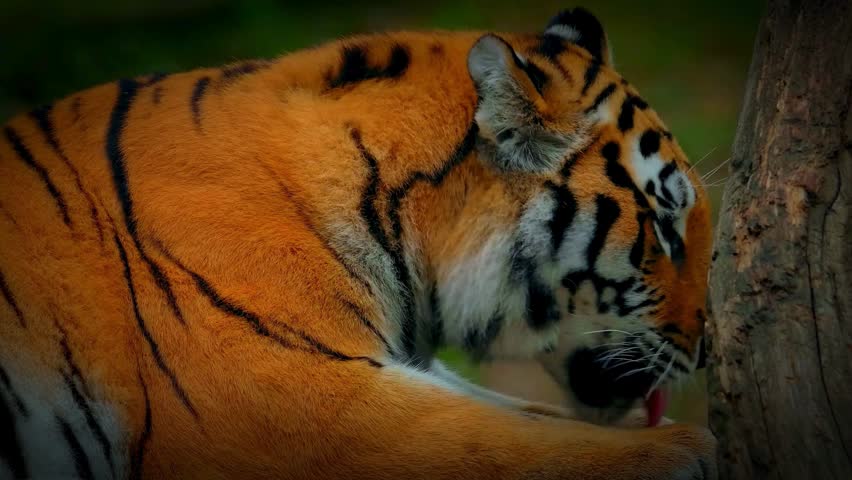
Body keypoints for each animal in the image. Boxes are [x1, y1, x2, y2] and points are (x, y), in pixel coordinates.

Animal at [0, 7, 716, 480]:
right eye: (665, 228)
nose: (709, 347)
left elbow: (529, 418)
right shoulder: (298, 403)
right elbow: (508, 445)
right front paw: (690, 449)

Exercise brief: Every entry must be transcribed exactly. Pictures do not belong in the copy.

Response to this task:
Body keypoints for each animal in the image. Boxes are [x1, y1, x2, y2] and points are (x, y), in pixel coordinates.

Animal at [0, 7, 716, 480]:
right eye: (665, 228)
nose: (709, 347)
left elbow: (529, 418)
right shoulder: (298, 403)
right elbow: (508, 445)
right front paw: (690, 449)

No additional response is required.